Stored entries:
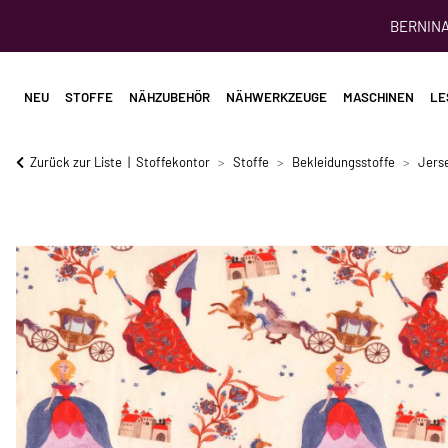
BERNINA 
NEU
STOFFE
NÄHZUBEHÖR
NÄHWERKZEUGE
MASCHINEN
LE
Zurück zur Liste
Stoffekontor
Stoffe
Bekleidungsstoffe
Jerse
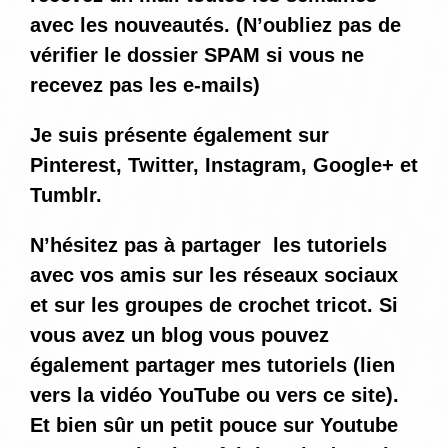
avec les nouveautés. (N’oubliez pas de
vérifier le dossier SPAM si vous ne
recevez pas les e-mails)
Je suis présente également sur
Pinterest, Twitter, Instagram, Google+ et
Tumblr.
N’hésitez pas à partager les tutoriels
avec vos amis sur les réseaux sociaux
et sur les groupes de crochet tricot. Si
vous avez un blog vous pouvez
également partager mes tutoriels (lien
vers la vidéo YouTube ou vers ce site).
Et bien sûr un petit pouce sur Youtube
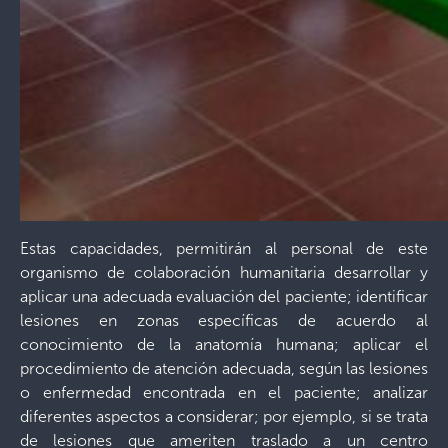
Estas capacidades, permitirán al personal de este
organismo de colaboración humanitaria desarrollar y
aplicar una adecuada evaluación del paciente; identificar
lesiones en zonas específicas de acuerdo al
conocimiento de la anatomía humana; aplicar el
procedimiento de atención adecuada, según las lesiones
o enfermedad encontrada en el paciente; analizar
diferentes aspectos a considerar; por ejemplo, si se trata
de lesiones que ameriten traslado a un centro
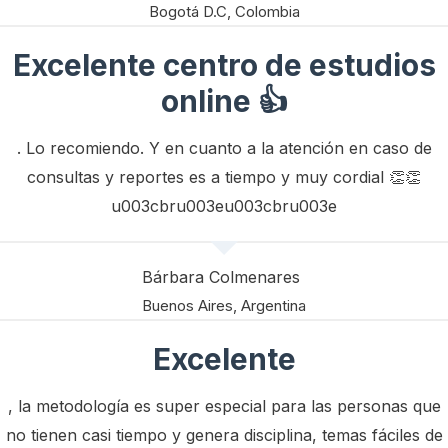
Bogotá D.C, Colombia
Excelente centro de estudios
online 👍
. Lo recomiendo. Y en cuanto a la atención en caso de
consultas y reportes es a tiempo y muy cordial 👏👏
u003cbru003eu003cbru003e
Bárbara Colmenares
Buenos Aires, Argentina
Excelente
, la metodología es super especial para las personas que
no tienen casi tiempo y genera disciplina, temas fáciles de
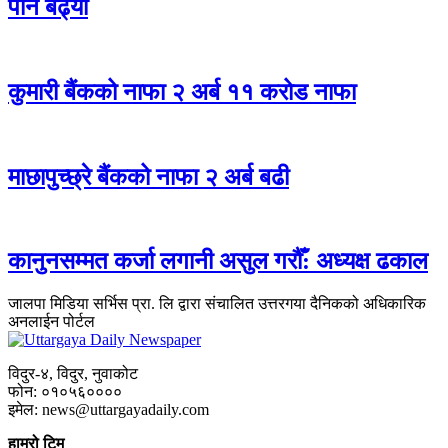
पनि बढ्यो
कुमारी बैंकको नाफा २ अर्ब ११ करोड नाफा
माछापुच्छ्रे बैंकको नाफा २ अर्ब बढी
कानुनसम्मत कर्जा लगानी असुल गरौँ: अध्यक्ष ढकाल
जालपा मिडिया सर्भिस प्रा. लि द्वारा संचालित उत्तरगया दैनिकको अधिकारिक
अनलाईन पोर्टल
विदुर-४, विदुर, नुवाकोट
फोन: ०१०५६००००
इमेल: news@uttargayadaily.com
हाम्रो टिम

* * *

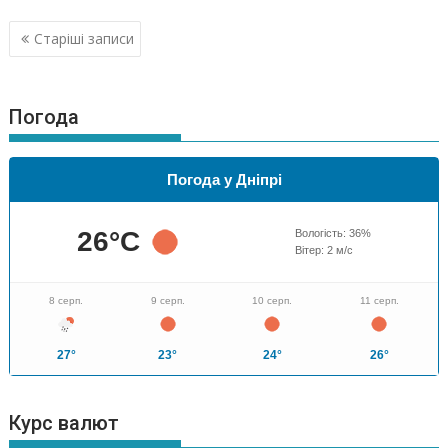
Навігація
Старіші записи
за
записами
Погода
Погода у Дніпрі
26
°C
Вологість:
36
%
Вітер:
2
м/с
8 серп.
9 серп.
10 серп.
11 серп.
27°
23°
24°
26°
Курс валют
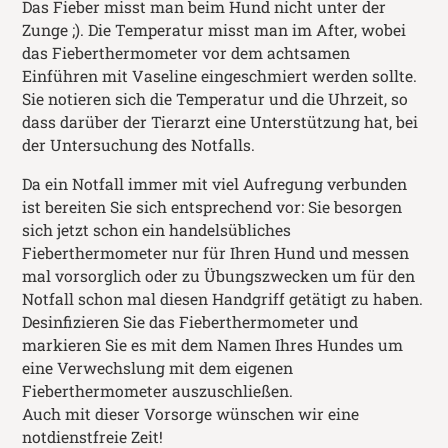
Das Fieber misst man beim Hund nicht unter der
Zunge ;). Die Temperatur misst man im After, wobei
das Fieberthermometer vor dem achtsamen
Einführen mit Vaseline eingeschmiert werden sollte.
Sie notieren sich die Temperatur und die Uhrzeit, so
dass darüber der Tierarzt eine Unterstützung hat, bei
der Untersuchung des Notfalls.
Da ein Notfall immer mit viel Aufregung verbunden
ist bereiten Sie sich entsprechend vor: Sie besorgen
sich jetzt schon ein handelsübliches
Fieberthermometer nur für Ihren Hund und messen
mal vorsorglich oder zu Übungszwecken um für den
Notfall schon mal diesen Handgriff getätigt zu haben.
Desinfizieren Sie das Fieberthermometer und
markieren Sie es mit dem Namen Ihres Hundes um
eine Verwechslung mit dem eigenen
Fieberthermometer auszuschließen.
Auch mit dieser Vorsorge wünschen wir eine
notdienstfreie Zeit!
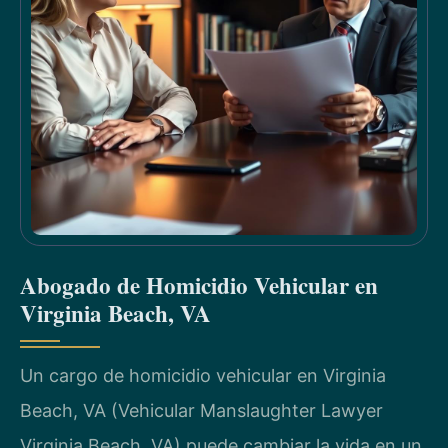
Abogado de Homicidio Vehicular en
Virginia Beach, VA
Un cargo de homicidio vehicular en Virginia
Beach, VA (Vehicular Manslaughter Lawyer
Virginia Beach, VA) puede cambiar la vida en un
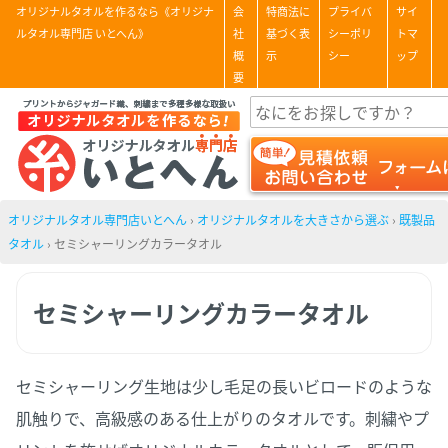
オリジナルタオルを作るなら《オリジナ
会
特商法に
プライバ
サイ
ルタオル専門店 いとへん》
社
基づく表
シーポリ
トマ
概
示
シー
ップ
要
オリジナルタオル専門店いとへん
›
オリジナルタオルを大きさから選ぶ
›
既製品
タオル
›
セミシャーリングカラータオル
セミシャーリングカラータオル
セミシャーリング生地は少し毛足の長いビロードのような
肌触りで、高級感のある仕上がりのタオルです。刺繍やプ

==

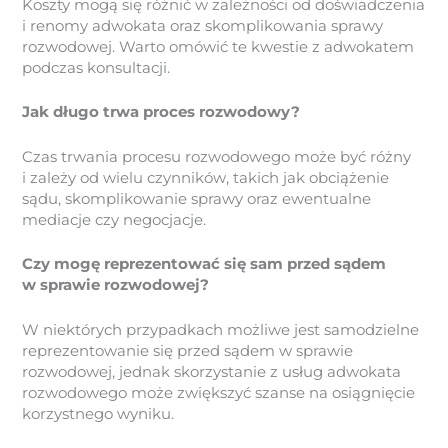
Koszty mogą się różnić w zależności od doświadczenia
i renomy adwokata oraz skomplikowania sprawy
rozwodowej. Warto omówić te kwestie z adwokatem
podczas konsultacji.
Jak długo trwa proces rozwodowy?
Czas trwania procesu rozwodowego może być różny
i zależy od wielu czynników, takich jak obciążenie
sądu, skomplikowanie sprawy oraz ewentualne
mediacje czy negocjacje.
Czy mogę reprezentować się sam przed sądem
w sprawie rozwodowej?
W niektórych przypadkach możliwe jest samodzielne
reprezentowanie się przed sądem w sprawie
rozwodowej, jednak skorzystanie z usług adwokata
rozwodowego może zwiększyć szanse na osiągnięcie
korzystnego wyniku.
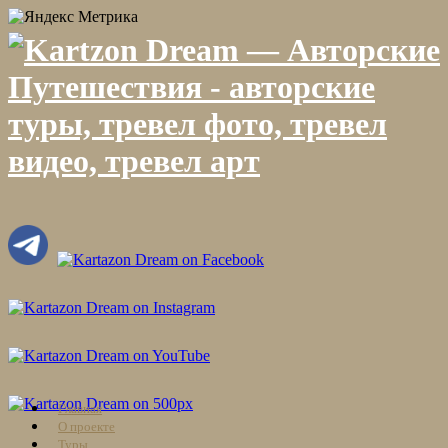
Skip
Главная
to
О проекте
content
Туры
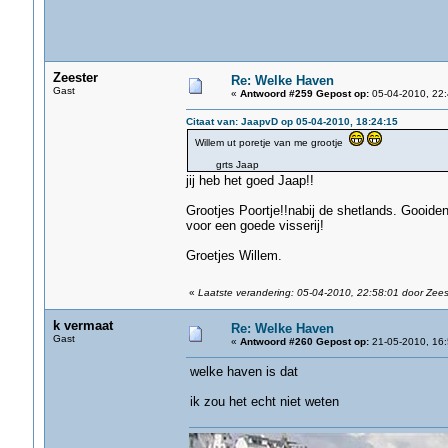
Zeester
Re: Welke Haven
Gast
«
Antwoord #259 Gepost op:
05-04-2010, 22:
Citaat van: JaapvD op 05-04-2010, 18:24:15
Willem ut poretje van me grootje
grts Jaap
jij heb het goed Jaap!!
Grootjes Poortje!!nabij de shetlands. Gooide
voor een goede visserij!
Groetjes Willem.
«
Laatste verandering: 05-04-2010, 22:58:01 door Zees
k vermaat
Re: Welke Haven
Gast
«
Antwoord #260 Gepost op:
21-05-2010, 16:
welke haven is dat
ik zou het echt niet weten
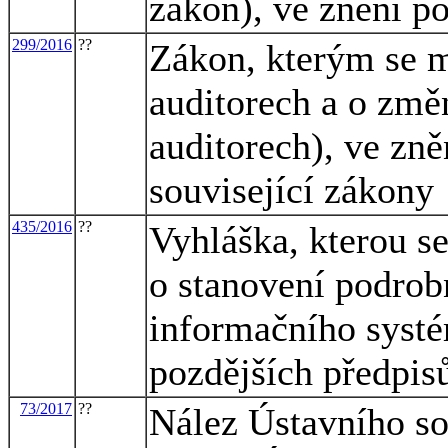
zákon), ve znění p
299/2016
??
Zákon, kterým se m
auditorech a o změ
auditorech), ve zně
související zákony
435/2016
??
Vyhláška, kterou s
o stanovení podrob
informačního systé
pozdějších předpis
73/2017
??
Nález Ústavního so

* [INSTRUCTIONS TO FOLLOW] Find "rozwodowego" in the preceding records. Copy each line that holds it.

* [SOLVED EXERCISE]
Czas trwania procesu rozwodowego może być różny
rozwodowego może zwiększyć szanse na osiągnięcie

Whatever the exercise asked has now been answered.